What you will do: Find the line with "securities (IX) | | | |" in the entries below, then output every line from it down to the line with "2. The carburetor's", exactly and with no pictures.

[Data excerpts]
------------
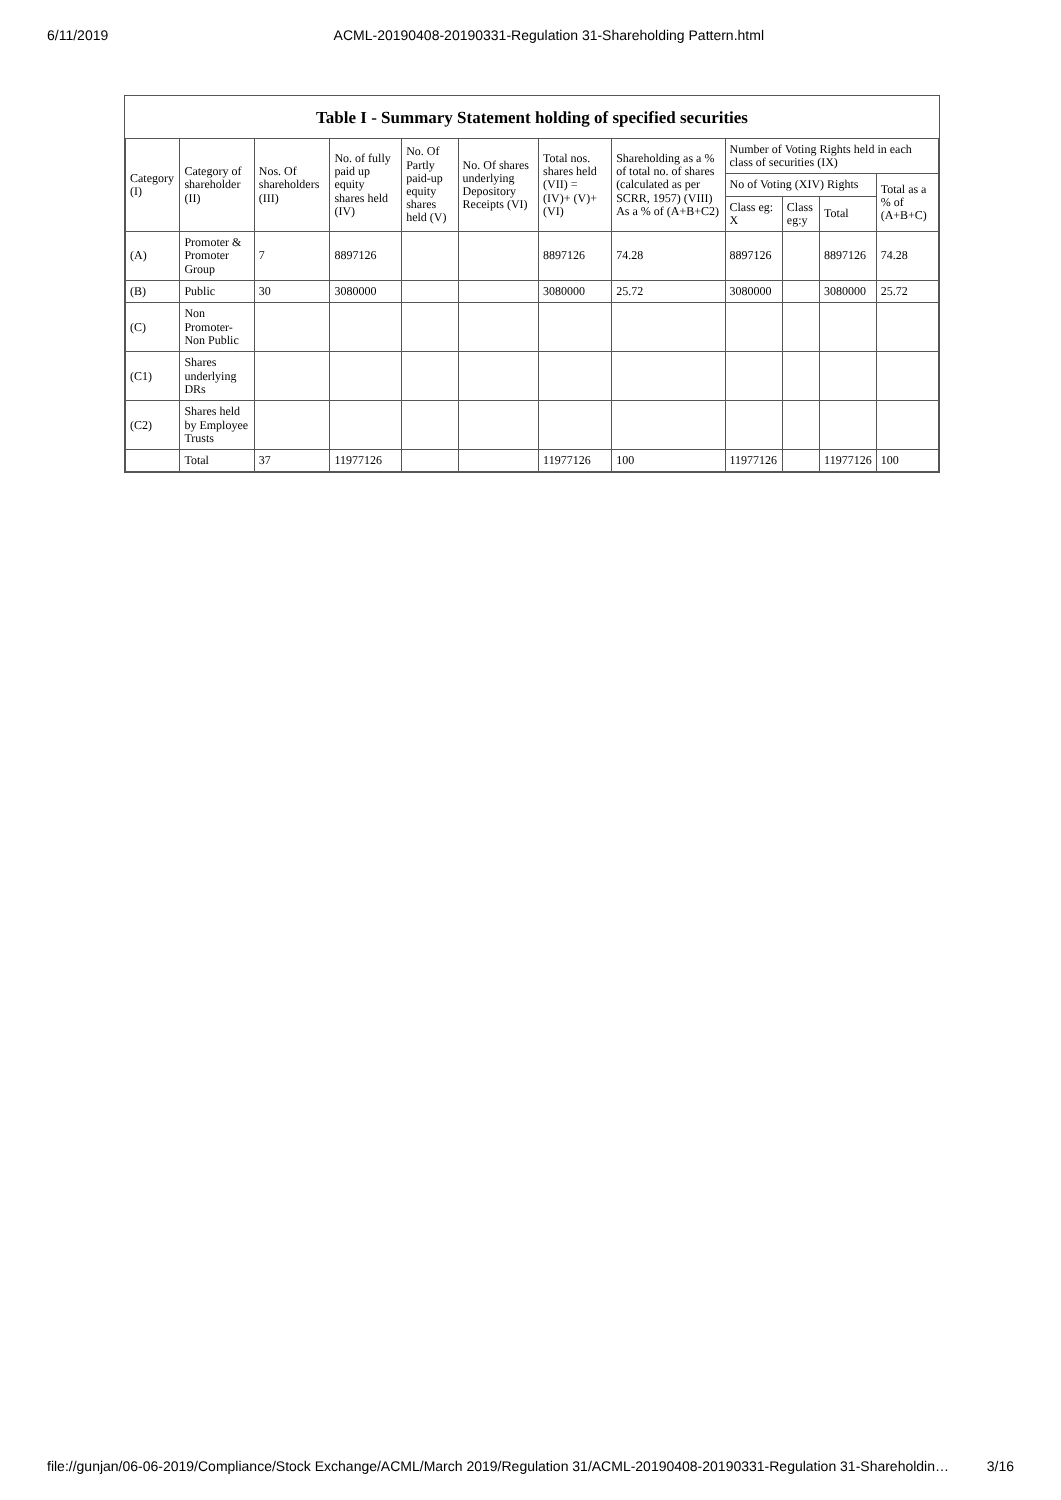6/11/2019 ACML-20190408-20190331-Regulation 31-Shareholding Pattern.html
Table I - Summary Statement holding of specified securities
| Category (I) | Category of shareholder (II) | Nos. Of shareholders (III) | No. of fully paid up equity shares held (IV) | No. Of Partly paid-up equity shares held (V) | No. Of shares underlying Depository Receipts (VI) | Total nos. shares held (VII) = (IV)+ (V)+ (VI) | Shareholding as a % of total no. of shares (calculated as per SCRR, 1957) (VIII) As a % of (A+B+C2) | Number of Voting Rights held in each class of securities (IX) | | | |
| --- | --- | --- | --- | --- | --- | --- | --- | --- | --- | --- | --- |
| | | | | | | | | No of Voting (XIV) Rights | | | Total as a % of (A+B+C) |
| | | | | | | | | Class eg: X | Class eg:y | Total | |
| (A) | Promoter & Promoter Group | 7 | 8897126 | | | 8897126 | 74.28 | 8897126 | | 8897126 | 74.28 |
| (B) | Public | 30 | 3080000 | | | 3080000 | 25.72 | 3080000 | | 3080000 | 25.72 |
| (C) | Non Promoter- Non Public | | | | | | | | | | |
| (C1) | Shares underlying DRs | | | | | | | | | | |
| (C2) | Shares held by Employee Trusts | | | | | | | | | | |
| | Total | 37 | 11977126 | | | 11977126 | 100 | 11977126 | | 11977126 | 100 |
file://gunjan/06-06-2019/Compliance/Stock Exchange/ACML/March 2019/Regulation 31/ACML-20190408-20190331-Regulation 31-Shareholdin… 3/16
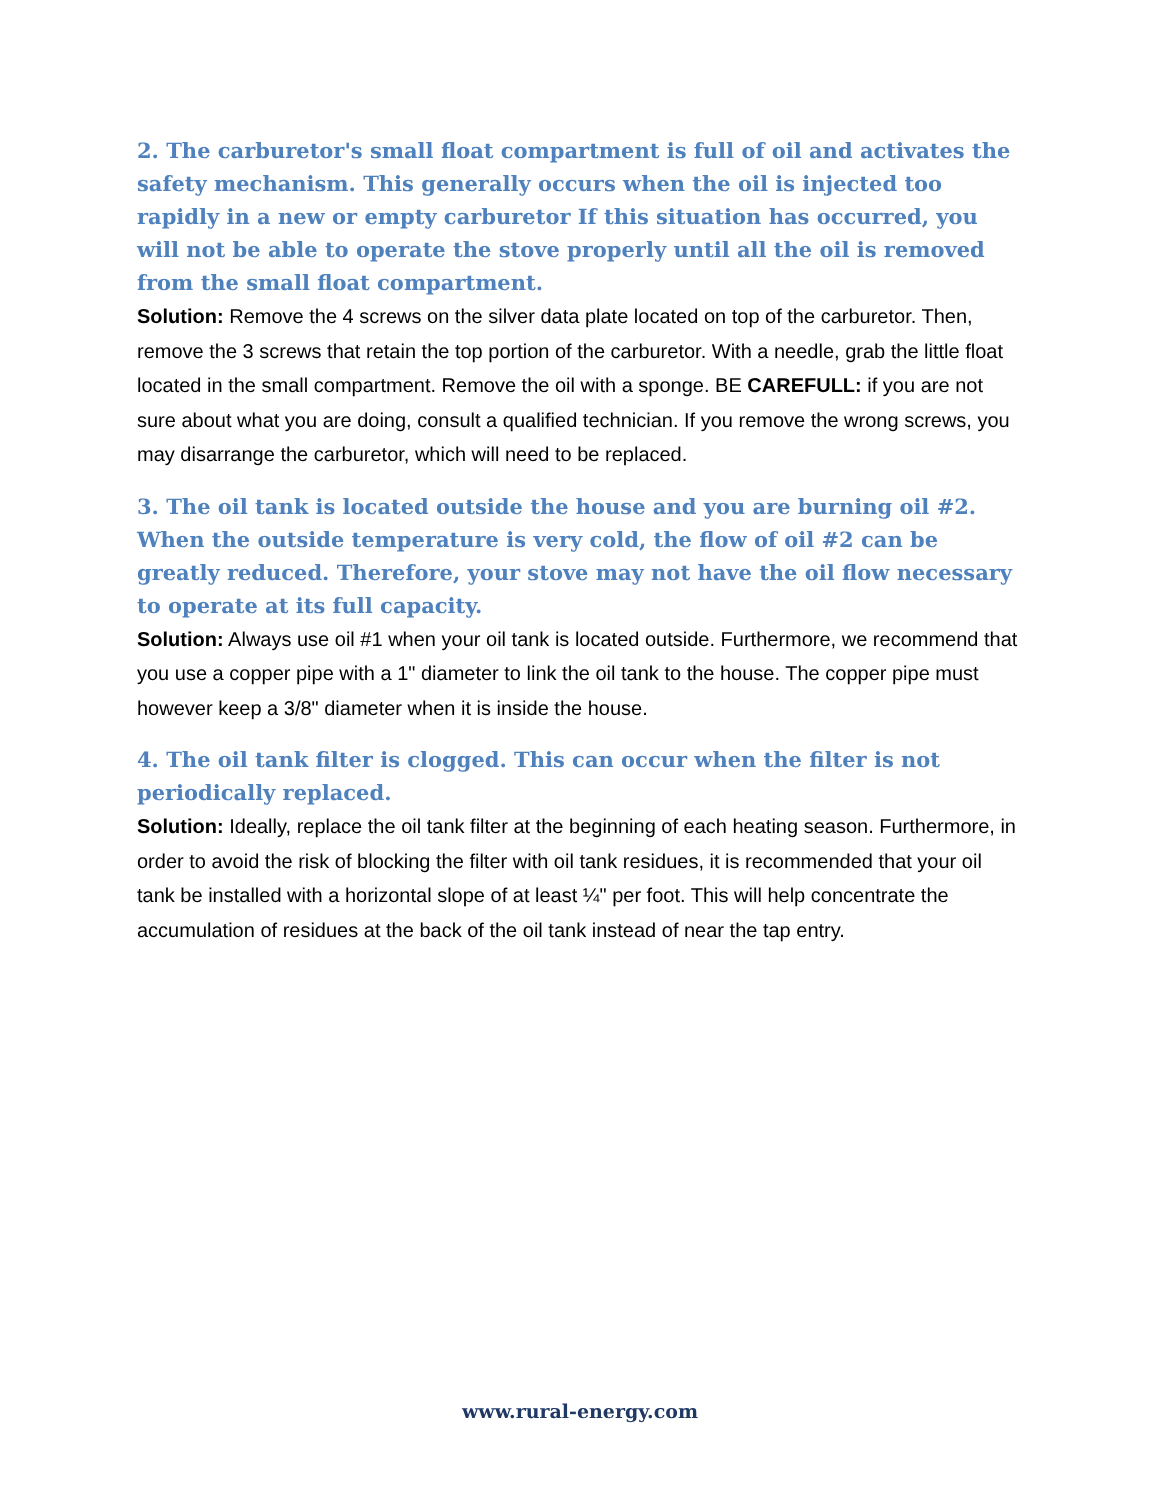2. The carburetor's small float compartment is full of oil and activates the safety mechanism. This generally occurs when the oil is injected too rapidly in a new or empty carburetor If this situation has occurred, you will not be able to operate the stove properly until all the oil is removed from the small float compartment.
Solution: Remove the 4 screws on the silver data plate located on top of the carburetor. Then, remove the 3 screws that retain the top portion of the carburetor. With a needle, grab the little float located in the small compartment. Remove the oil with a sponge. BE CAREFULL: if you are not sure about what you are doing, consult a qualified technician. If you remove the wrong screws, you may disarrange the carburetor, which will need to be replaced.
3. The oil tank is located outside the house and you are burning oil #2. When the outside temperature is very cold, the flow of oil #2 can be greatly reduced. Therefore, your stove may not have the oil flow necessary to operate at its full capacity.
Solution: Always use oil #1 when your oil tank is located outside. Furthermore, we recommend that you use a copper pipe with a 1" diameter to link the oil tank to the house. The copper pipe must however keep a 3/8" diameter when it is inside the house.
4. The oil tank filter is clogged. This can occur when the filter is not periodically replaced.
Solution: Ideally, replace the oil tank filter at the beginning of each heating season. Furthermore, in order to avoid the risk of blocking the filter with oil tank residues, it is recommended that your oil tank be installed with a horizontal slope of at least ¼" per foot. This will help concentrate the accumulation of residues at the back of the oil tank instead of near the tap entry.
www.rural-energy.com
------------
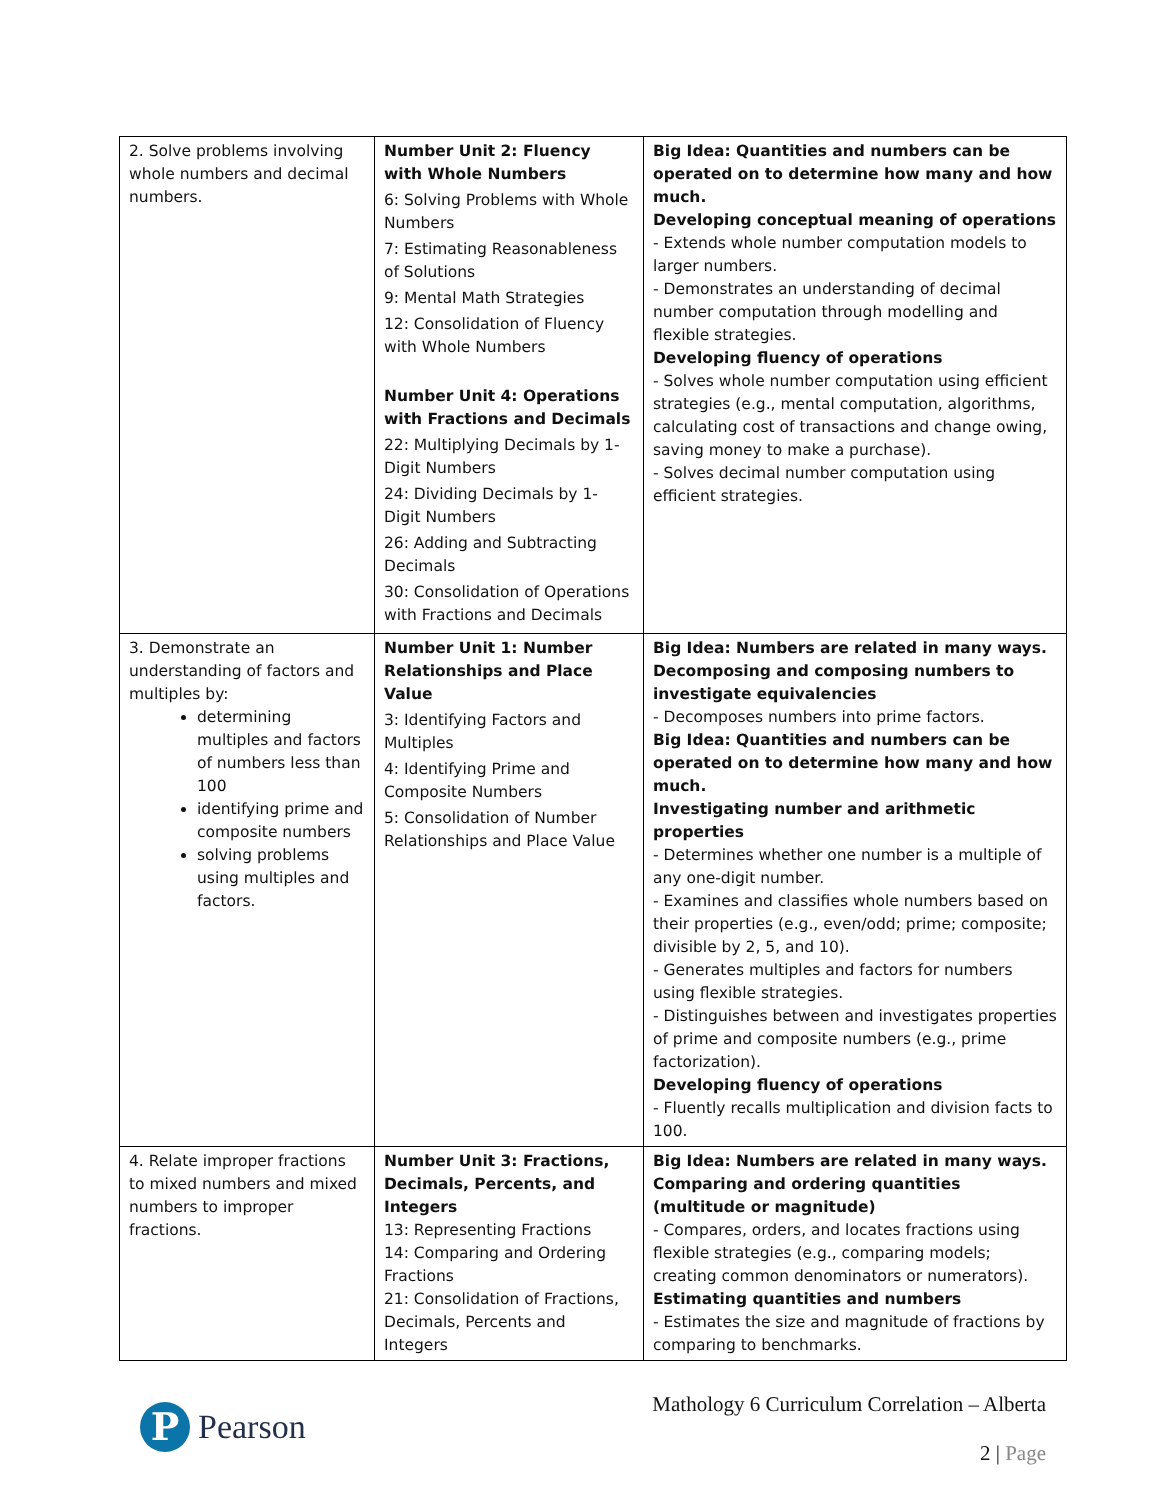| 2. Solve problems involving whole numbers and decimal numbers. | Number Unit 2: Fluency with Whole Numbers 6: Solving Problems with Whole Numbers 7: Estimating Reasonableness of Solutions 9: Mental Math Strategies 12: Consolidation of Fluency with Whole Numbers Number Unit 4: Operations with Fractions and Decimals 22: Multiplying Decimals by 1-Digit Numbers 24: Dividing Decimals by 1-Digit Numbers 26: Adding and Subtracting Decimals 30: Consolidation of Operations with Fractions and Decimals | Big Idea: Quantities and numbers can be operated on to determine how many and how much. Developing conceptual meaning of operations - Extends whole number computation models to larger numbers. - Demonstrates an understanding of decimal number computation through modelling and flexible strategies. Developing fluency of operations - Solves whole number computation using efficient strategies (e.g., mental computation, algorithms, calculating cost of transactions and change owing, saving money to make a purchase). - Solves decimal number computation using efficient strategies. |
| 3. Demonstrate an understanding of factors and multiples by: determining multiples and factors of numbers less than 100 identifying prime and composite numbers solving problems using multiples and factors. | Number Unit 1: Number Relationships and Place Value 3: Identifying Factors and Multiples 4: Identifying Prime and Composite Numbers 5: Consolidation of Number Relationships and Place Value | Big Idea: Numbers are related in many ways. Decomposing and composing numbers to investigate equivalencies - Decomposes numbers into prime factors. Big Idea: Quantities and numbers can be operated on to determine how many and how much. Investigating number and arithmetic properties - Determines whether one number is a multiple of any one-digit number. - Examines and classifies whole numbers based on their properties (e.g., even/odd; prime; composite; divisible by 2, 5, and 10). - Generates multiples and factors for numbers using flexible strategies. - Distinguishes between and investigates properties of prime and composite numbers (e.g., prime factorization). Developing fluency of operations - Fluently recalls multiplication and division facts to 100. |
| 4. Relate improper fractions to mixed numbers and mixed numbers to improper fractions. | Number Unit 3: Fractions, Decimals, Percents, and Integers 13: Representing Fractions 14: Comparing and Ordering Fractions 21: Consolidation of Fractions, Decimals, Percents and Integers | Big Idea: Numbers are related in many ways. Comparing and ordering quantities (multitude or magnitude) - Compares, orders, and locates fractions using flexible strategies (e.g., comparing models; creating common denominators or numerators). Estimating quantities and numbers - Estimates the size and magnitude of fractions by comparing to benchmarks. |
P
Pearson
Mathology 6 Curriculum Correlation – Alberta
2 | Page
------------
Solution for this exercise:
| Category (I) | Category of shareholder (II) | Nos. Of shareholders (III) | No. of fully paid up equity shares held (IV) | No. Of Partly paid-up equity shares held (V) | No. Of shares underlying Depository Receipts (VI) | Total nos. shares held (VII) = (IV)+ (V)+ (VI) | Shareholding as a % of total no. of shares (calculated as per SCRR, 1957) (VIII) As a % of (A+B+C2) | Number of Voting Rights held in each class of securities (IX) | | | |
| --- | --- | --- | --- | --- | --- | --- | --- | --- | --- | --- | --- |
| | | | | | | | | No of Voting (XIV) Rights | | | Total as a % of (A+B+C) |
| | | | | | | | | Class eg: X | Class eg:y | Total | |
| (A) | Promoter & Promoter Group | 7 | 8897126 | | | 8897126 | 74.28 | 8897126 | | 8897126 | 74.28 |
| (B) | Public | 30 | 3080000 | | | 3080000 | 25.72 | 3080000 | | 3080000 | 25.72 |
| (C) | Non Promoter- Non Public | | | | | | | | | | |
| (C1) | Shares underlying DRs | | | | | | | | | | |
| (C2) | Shares held by Employee Trusts | | | | | | | | | | |
| | Total | 37 | 11977126 | | | 11977126 | 100 | 11977126 | | 11977126 | 100 |
file://gunjan/06-06-2019/Compliance/Stock Exchange/ACML/March 2019/Regulation 31/ACML-20190408-20190331-Regulation 31-Shareholdin… 3/16
2. The carburetor's small float compartment is full of oil and activates the safety mechanism. This generally occurs when the oil is injected too rapidly in a new or empty carburetor If this situation has occurred, you will not be able to operate the stove properly until all the oil is removed from the small float compartment.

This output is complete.